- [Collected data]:
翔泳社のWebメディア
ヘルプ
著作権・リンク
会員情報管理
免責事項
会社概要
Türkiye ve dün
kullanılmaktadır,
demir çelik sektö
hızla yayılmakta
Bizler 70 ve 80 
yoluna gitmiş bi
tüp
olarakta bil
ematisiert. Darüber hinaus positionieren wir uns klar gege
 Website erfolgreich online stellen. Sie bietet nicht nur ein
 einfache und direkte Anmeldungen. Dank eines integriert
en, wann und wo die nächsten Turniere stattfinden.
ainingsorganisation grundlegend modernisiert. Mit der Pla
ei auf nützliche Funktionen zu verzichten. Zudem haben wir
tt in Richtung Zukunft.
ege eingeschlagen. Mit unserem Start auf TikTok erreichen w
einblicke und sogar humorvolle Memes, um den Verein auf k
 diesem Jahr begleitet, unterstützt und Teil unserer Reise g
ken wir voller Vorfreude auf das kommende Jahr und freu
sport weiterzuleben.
==
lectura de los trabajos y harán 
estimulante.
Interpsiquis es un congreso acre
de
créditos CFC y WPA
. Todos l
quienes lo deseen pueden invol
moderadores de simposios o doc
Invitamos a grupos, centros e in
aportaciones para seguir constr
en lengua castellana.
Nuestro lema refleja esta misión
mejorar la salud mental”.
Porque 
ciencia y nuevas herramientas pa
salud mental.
* * *
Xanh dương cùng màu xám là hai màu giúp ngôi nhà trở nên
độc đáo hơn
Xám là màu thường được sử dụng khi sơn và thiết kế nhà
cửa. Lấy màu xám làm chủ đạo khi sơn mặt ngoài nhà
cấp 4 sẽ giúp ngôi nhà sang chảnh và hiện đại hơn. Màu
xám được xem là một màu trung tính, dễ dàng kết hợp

- [WHAT NEEDS TO BE DONE]:
A word-for-word copy of the lines above from the one with "翔泳社のWebメディア" through the one with "Website erfolgreich online", inclusive, is the only output wanted.

- [ANSWER FOR THE TASK]:
翔泳社のWebメディア
ヘルプ
著作権・リンク
会員情報管理
免責事項
会社概要
Türkiye ve dün
kullanılmaktadır,
demir çelik sektö
hızla yayılmakta
Bizler 70 ve 80 
yoluna gitmiş bi
tüp
olarakta bil
ematisiert. Darüber hinaus positionieren wir uns klar gege
 Website erfolgreich online stellen. Sie bietet nicht nur ein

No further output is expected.